Book Three - Rational Expectations. Next we must deal with the precarious position of a new man remaining in the old world of evil. He will be tempted mightily and it is not to be expected that he can be successful by himself, no matter how great his dedication. And so we come to the curious duty belonging to man not as himself but as a member of a species of like men, each inadequate on his own to the task at hand, i.e., moral perfection. By virtue of this duty we find that we and all men need help and so we must help each other (the call of duty being for us to do our best). If I myself am to achieve to moral perfection, as is my intention as a new man, then I will need the help of others, and likewise others who strive to be morally perfect need my help. We have a duty to each other, a duty of the species to help the entire species, a duty of the species to itself (and where success is not guaranteed). As a result these unions are to be formed and should be called churches of God. God is then finally introduced as the lawgiver who guarantees that the union will always be morally founded and directed, i.e., God has commanded the moral law and that cannot therefore be uncommanded.
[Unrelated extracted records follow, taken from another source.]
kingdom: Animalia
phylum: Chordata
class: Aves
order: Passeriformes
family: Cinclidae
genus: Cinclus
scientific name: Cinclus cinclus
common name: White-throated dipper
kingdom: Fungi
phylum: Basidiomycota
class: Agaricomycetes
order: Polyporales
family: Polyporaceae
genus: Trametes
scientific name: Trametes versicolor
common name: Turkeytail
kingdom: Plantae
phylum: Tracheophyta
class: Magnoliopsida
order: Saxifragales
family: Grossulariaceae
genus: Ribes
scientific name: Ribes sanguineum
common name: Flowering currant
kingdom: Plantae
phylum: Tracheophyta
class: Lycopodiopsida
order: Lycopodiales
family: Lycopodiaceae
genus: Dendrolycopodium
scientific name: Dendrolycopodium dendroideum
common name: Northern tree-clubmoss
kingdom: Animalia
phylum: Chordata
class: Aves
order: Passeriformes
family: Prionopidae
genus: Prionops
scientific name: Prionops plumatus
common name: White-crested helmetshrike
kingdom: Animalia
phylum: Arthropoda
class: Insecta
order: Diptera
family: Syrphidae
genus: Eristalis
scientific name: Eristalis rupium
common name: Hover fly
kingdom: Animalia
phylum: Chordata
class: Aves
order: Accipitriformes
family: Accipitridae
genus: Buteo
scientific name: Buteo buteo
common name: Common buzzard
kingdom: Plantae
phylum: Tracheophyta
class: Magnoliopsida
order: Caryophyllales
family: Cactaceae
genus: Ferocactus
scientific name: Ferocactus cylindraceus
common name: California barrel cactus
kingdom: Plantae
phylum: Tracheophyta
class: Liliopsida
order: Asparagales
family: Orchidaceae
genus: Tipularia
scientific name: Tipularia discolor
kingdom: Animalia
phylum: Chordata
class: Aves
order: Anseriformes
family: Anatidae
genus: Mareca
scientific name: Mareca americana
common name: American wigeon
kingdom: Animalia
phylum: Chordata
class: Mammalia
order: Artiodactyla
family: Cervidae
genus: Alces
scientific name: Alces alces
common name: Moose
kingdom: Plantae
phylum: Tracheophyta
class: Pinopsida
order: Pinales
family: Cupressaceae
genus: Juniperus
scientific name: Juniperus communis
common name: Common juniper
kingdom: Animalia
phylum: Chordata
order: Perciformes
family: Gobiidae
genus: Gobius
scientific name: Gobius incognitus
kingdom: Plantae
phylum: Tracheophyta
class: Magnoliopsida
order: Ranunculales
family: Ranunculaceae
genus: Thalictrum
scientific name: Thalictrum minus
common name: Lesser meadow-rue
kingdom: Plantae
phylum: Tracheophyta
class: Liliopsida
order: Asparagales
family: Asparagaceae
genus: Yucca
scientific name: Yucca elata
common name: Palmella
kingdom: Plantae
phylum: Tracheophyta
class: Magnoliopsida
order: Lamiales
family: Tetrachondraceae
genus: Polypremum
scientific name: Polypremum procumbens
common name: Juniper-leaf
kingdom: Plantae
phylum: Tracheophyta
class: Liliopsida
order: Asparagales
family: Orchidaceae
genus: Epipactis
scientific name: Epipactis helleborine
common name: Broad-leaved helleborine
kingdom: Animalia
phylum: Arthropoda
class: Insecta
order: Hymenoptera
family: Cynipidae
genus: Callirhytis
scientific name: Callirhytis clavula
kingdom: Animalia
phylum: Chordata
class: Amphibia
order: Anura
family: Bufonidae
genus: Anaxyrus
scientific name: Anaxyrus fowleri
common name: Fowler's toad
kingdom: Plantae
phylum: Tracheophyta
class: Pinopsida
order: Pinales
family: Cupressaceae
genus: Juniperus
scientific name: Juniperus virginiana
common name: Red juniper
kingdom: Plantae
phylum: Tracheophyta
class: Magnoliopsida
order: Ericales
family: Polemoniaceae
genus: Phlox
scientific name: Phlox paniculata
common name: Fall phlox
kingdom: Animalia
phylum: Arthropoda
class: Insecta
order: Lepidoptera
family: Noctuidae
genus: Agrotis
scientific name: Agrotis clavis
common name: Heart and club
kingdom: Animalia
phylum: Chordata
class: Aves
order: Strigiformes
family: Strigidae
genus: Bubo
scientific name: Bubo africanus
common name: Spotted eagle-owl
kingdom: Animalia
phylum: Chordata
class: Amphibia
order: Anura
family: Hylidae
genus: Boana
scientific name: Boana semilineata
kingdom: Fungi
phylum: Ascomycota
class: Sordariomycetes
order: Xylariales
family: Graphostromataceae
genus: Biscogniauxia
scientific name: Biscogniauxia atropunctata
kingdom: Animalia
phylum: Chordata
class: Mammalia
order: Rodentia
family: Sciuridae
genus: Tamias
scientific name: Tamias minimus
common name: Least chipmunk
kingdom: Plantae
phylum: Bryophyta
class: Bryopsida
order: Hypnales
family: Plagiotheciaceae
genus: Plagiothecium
Book Four - Rational Church. And finally, since we are duty bound to join a church, we must make sure that it is a real church and avoids the pitfalls which arise through superstition, where we utilize inane ceremonies to show our devotion and gain divine favor, in lieu of comply with the moral law; and fetishism, where we think to bend God to our way of thinking and acting and to work on Him as though He were a means for our ends; and fanaticism where we think we have divine favor or insight and need not to bother with moral matters. Creeds and ritual are acceptable as long as they are not considered as necessary for salvation, and it is always understood that the only requirement for pleasing God is a good heart and spirit. Creeds and rituals may become symbols of solidarity with all people of a certain spirit (including former generations) and thus be useful for giving people a sense of oneness in their effort to help each other practice being moral on an ongoing basis and of becoming stronger in the struggle with the prince of the world (whose name is Self-Interest).